BACA JUGA: Subhan Desak Gibran Hadir Langsung di Mediasi
Dalam pertemuan itu, Subhan menyebut bahwa pihak tergugat akan merespons proposal damai pada pertemuan mendatang. Ia menyebut bahwa selama mediasi, ia sudah menyampaikan dua syarat utama bagi pihak tergugat jika ingin menyudahi perseteruan hukum yang ada.
“Pertama, Para Tergugat minta maaf kepada warga negara, kepada bangsa Indonesia, baik Tergugat 1 atau Tergugat 2. Terus, Tergugat 1 dan Tergugat 2 selanjutnya harus mundur,” ujarnya. Jika kedua syarat tersebut tidak terpenuhi, Subhan menegaskan bahwa gugatan akan tetap berlanjut ke proses hukum berikutnya.
Dalam proposal damai itu, Subhan menyatakan bahwa ia tidak memasukkan uang ganti rugi senilai Rp 125 triliun sebagai salah satu syarat perdamaian. Menurutnya, nilai itu “kalah penting” dibanding prioritas kebutuhan masyarakat luas.
Hingga saat ini, perubahan petitum dalam gugatan belum ditanggapi hakim karena proses mediasi masih berjalan. Agenda mediasi selanjutnya dijadwalkan untuk Senin (13/10/2025), dimana para tergugat akan memberi tanggapan atas proposal perdamaian dari Subhan.

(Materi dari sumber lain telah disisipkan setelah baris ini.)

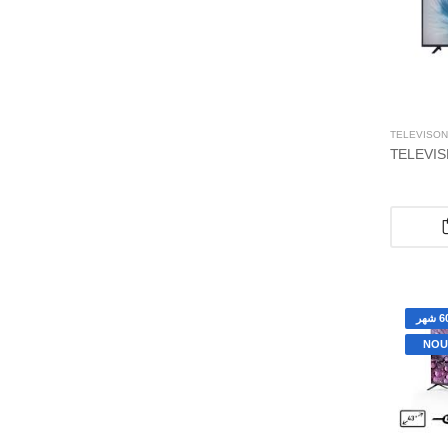
TÉLÉVISON
NOU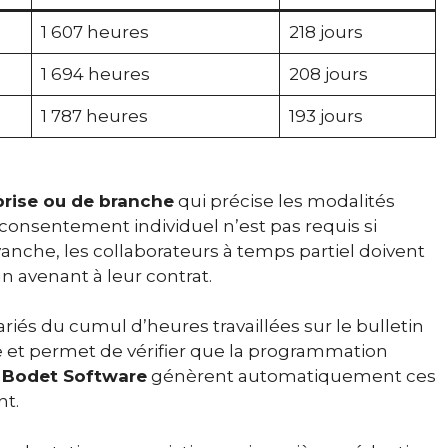
1 607 heures
218 jours
1 694 heures
208 jours
1 787 heures
193 jours
prise ou de branche
qui précise les modalités
r consentement individuel n’est pas requis si
vanche, les collaborateurs à temps partiel doivent
 avenant à leur contrat.
iés du cumul d’heures travaillées sur le bulletin
e et permet de vérifier que la programmation
u
Bodet Software
génèrent automatiquement ces
nt.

Gugatan tersebut berakar dari klaim bahwa Gibran dan KPU telah melakukan perbuatan melawan hukum dengan dugaan tidak memenuhi beberapa syarat pendaftaran calon wakil presiden (Cawapres). Dalam gugatannya, Subhan menyebut bahwa riwayat pendidikan Gibran menjadi salah satu titik sengketa.
Menurut data yang digunakan gugatan, Gibran pernah menempuh pendidikan di Orchid Park Secondary School Singapore dari tahun 2002–2004, kemudian melanjutkan ke UTS Insearch Sydney pada periode 2004–2007. Gugatan ini mempersoalkan validitas formal pengakuan riwayat pendidikan tersebut.

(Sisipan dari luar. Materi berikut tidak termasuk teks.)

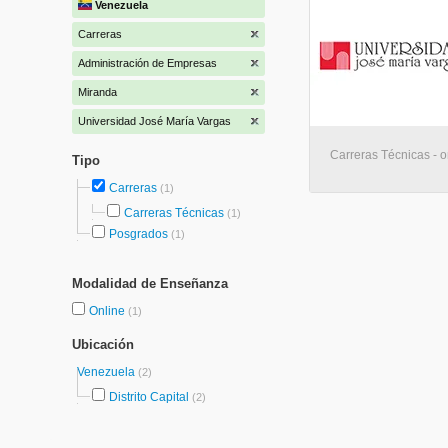
Venezuela
Carreras
Administración de Empresas
Miranda
Universidad José María Vargas
Carreras Técnicas - o
Tipo
Carreras
(1)
Carreras Técnicas
(1)
Posgrados
(1)
Modalidad de Enseñanza
Online
(1)
Ubicación
Venezuela
(2)
Distrito Capital
(2)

Selain itu, dalam petitumnya, Subhan menuntut agar Gibran dan KPU membayar uang ganti rugi sebesar Rp 125 triliun kepada negara. Di samping itu, dia menuntut kompensasi immateriil senilai Rp 10 juta kepada seluruh Warga Negara Indonesia, dan agar dana dibayarkan ke kas negara.

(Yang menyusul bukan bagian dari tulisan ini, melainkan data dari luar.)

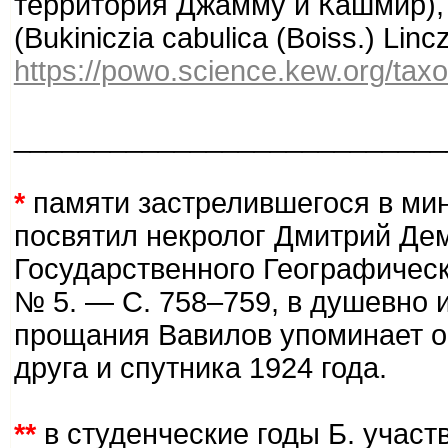
территория Джамму и Кашмир), 
(Bukiniczia cabulica (Boiss.) Lincz
https://powo.science.kew.org/taxo
___________________________
*
памяти застрелившегося в мин
посвятил некролог Дмитрий Дем
Государственного Географическ
№ 5. — С. 758–759, в душевно
прощания Вавилов упоминает о
друга и спутника 1924 года.
**
в студенческие годы Б. участ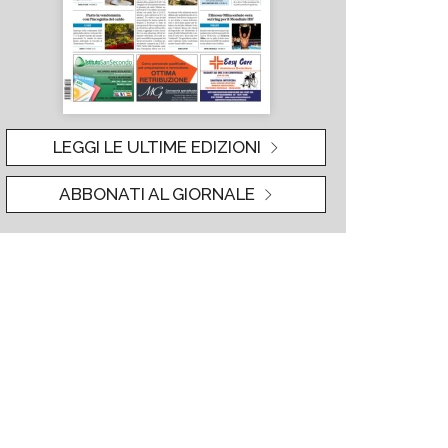
LEGGI LE ULTIME EDIZIONI
ABBONATI AL GIORNALE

Agenda mediasi yang akan datang pada 13 Oktober diperkirakan akan menjadi titik penentu apakah kedua belah pihak akan menempuh perdamaian atau melanjutkan gugatan ke substansi pengadilan. Di hari itu, proposal Subhan akan ditanggapi langsung oleh Gibran dan pihak KPU.
Jika perdamaian tercapai, para pihak akan menyepakati kompromi formal mengenai riwayat pendidikan Gibran serta syarat-syarat permintaan maaf dan pengunduran diri yang diajukan. Namun, jika tidak tercapai, proses gugatan akan dilanjutkan ke materi pokok perkara di pengadilan.
Langkah Subhan yang tidak memasukkan tuntutan finansial ratusan triliun sebagai syarat damai dianggap strategis untuk menekan tekanan politik sambil mempertegas fokus gugatan. Pernyataan ini muncul dalam mediasi kedua di PN Jakarta Pusat.
Para tergugat—Gibran dan KPU—hingga berita ini diturunkan belum memberikan pernyataan resmi terkait proposal perdamaian yang diajukan Subhan di mediasi hari ini. Penantian tanggapan resmi akan menjadi sorotan dalam agenda mediasi pekan depan.